# Solved: Word and Excel 2007 compile error in hidden module



## kabal02 (Mar 21, 2008)

First of all, my boss is running MS Office 2007 on Vista Ultimate. Both Word and Excel create error messages upon startup, but not closing. Here are the messages.

Excel 2007
"Compile error in hidden module: ThisWorkbook"

Word 2007
"Compile error in hidden module: uifunctions"

I've looked at all of the threads from this forum and other forums, even the microsoft support site but can't seem to find what is going on. I've searched for both pdfmaker files and found nothing, tried looking at the references after going into Visual Basic from both Word and Excel. There is only one add-in on there and it is Nitro PDF Professional, but it doesn't show up in the list that can be unchecked. I'm wondering if this started because we just recently updated to the newest version of Nitro PDF, 5.3.2.3. But he was having trouble with it, so he rolled back to version 5.3.0.14. Oh yeah, I've also tried the Office detect and repair, but it didn't come up with anything either...big surprise. 

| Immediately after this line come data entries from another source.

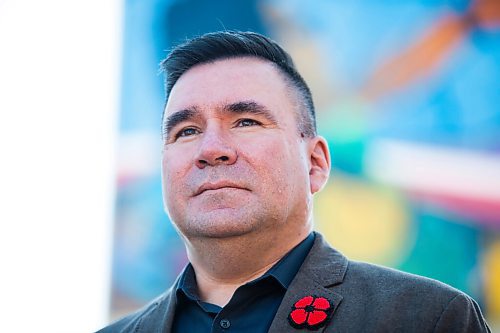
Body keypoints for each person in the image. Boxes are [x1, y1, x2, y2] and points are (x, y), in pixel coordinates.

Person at [98, 31, 491, 332]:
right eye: (185, 131)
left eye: (246, 121)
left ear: (316, 163)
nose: (211, 148)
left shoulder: (426, 318)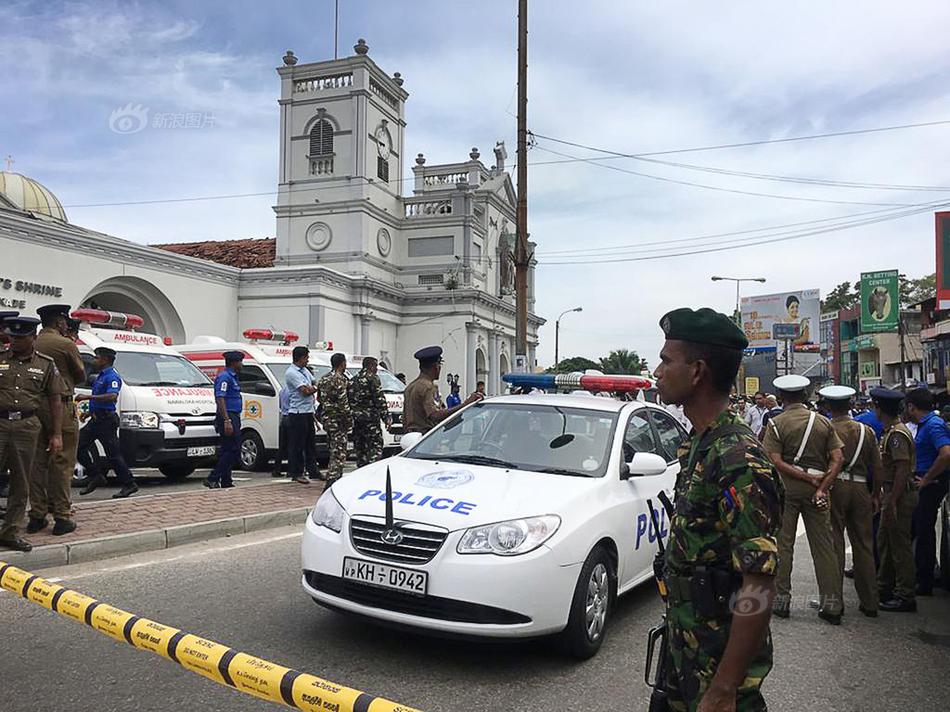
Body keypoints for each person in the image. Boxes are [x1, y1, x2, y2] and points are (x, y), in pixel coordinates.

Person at [654, 307, 783, 711]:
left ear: (697, 371)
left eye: (665, 359)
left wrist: (726, 687)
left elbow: (758, 584)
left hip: (718, 673)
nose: (657, 370)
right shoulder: (700, 445)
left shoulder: (739, 460)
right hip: (684, 655)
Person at [763, 374, 845, 623]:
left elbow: (774, 460)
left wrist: (800, 476)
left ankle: (782, 601)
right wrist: (821, 485)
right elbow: (838, 458)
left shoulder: (776, 424)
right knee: (824, 547)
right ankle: (832, 605)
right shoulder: (823, 422)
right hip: (818, 487)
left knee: (783, 544)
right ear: (805, 396)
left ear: (782, 397)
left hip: (786, 490)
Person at [0, 315, 64, 551]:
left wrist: (56, 434)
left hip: (27, 426)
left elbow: (55, 400)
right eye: (12, 337)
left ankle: (9, 532)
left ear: (33, 338)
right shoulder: (1, 359)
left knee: (21, 482)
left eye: (21, 337)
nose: (14, 341)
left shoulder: (46, 364)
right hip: (0, 423)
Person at [819, 384, 883, 617]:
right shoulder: (866, 431)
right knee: (864, 544)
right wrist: (876, 494)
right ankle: (870, 602)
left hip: (835, 485)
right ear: (851, 405)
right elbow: (877, 467)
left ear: (827, 405)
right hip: (860, 487)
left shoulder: (825, 428)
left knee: (834, 543)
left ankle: (833, 602)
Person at [27, 304, 85, 535]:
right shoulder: (65, 344)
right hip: (60, 405)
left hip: (33, 407)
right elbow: (80, 374)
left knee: (36, 463)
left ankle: (37, 514)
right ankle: (61, 515)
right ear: (60, 321)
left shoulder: (32, 342)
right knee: (62, 462)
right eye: (64, 320)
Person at [872, 387, 919, 612]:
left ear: (880, 409)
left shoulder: (897, 434)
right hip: (891, 492)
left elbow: (902, 469)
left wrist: (892, 500)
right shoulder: (891, 431)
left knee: (900, 546)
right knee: (885, 541)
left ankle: (905, 594)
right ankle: (884, 586)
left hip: (898, 494)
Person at [903, 388, 950, 596]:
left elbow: (946, 454)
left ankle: (925, 581)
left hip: (931, 484)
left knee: (924, 532)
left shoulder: (933, 425)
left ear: (911, 407)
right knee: (920, 530)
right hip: (925, 481)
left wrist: (927, 479)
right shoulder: (925, 424)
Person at [77, 347, 138, 498]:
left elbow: (111, 397)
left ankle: (129, 484)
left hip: (106, 421)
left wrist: (87, 398)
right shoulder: (100, 376)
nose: (94, 361)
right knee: (78, 446)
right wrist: (89, 412)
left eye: (97, 358)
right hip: (96, 419)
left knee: (113, 455)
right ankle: (95, 475)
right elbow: (101, 399)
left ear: (105, 360)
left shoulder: (111, 377)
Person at [403, 346, 483, 434]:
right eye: (439, 365)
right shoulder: (429, 387)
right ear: (436, 366)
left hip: (411, 438)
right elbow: (435, 415)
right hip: (426, 436)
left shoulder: (410, 387)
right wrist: (465, 404)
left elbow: (405, 419)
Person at [204, 351, 244, 489]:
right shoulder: (225, 377)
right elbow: (220, 398)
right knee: (234, 448)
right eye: (240, 361)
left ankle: (226, 480)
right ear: (234, 363)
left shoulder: (232, 377)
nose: (241, 364)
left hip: (233, 415)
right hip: (228, 416)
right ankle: (213, 477)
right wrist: (227, 420)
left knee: (228, 449)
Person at [284, 346, 319, 484]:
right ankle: (296, 472)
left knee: (310, 444)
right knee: (297, 445)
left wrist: (314, 387)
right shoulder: (291, 373)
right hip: (297, 413)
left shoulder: (304, 371)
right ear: (300, 358)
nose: (308, 360)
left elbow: (314, 382)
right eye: (306, 357)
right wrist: (316, 388)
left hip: (308, 411)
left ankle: (313, 471)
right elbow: (305, 391)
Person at [348, 356, 391, 468]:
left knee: (360, 448)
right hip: (370, 420)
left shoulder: (353, 379)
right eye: (376, 366)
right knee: (375, 447)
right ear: (371, 366)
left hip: (357, 420)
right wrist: (386, 418)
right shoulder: (372, 378)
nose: (377, 369)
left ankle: (361, 469)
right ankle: (374, 471)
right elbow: (379, 399)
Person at [317, 353, 352, 485]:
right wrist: (349, 419)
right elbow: (344, 402)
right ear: (342, 363)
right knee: (339, 453)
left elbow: (319, 398)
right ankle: (333, 480)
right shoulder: (340, 379)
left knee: (333, 449)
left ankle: (332, 476)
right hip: (339, 420)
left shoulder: (324, 378)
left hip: (327, 419)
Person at [271, 385, 290, 477]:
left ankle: (276, 469)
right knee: (294, 445)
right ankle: (291, 470)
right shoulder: (294, 391)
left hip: (284, 418)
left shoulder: (282, 391)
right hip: (292, 417)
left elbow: (280, 405)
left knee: (282, 446)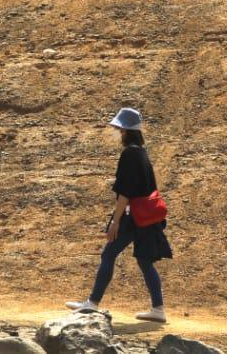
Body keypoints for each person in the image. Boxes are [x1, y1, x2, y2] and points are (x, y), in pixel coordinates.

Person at [66, 108, 172, 322]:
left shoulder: (129, 154)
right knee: (144, 261)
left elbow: (124, 192)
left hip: (133, 216)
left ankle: (92, 303)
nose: (115, 132)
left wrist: (115, 221)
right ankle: (158, 309)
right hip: (147, 216)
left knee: (109, 254)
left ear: (125, 131)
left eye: (117, 129)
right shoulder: (142, 152)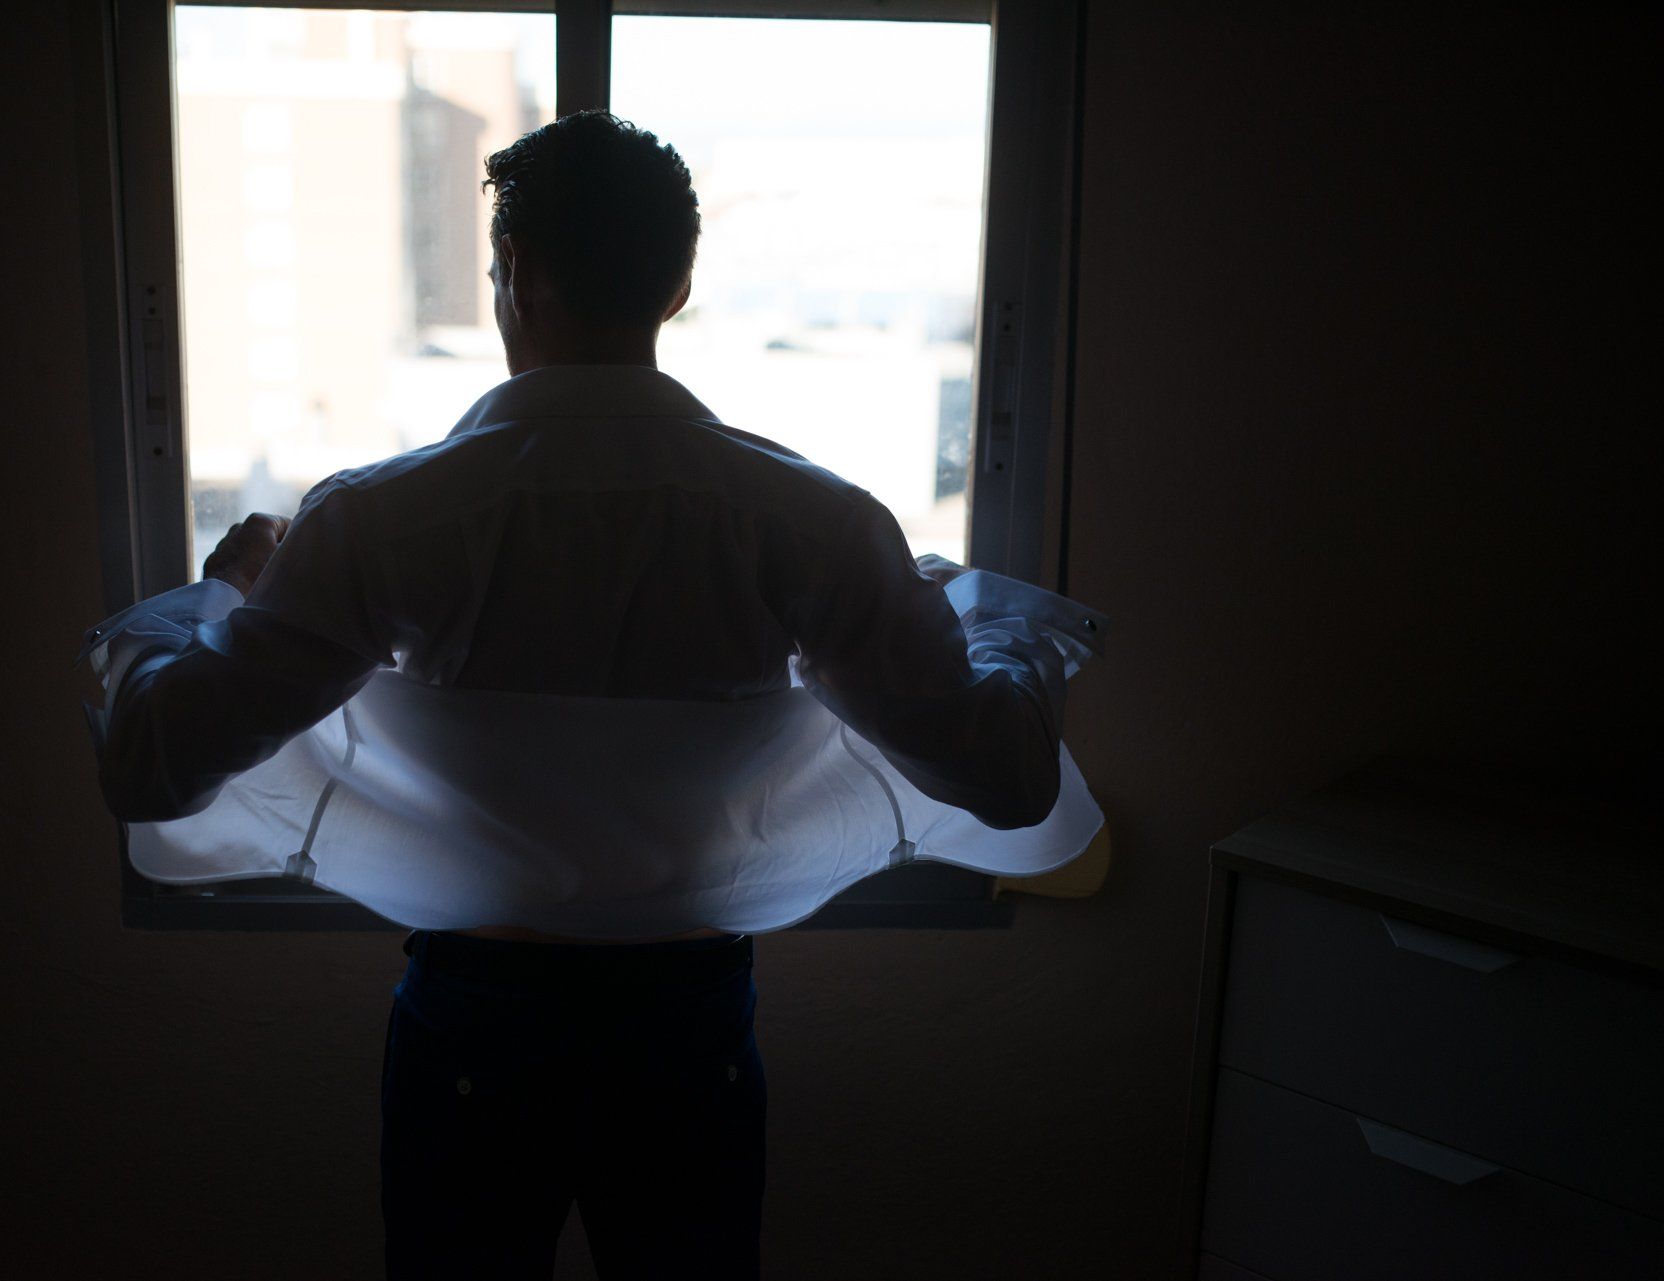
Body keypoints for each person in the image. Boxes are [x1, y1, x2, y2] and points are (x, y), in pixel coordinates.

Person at [85, 110, 1087, 1279]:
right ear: (678, 287)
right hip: (686, 1019)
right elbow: (1010, 780)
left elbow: (150, 763)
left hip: (475, 1012)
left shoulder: (378, 521)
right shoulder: (814, 521)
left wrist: (220, 596)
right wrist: (985, 615)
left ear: (515, 272)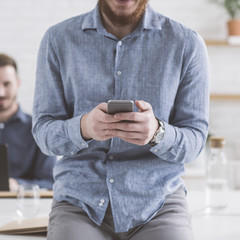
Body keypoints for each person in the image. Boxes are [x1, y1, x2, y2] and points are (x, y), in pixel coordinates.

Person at [33, 0, 209, 239]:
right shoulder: (57, 39)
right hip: (80, 203)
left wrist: (157, 133)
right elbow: (43, 132)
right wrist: (83, 127)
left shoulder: (187, 43)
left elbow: (195, 141)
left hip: (158, 203)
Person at [0, 53, 56, 191]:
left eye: (7, 84)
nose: (1, 92)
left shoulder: (39, 129)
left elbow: (50, 182)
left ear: (18, 83)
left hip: (21, 208)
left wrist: (17, 185)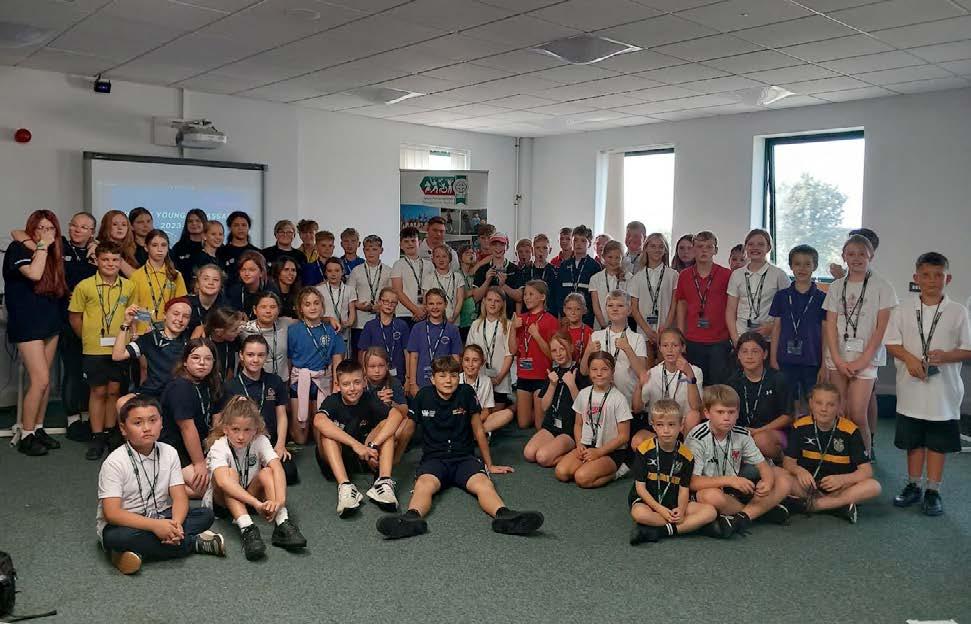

Thanks for any help in advance


----------



## kabal02 (Mar 21, 2008)

Well, it was a problem with Nitro PDF, just not exactly sure how. It was reinstalled without updating to the latest version. It looks like something with the new version messed with the add-ins for ThisWorkbook and uifunctions for Excel and Word respectively.


----------



## kevin.croft (Jun 18, 2008)

Hi there

This error is caused in some cases by older addins still lurking around when you updated your your copy of Nitro PDF Pro. To Fix this simply uninstall completely using the Nitro Clean Up Utility and then install 5.3.3.6.

http://www.nitropdf.com/professional/support/resources/nitro_cleanup.zip

Once you have downloaded the utility simply unzip and run the RUNME.bat file. This will remove all things Nitro. Since you are a VISTA user you will have to right click the RUNME.bat and select "Run as administrator".

http://www.nitropdf.com/professional/builds/nitro_pdf_professional.exe

If you need more assistance head to the Nitro Support Webpage:

http://www.nitropdf.com/professional/support/index.asp

Cheers


----------



## nickleburn (Jul 8, 2008)

Hello Kabal02, Kevin.croft,

Just stumbled across this forum after allot of dead ends, thanks for the link to the Nitro cleaner!! Ran it now my ""compile error in hidden module:" issues are now resolved!

Thanks,
Chris


----------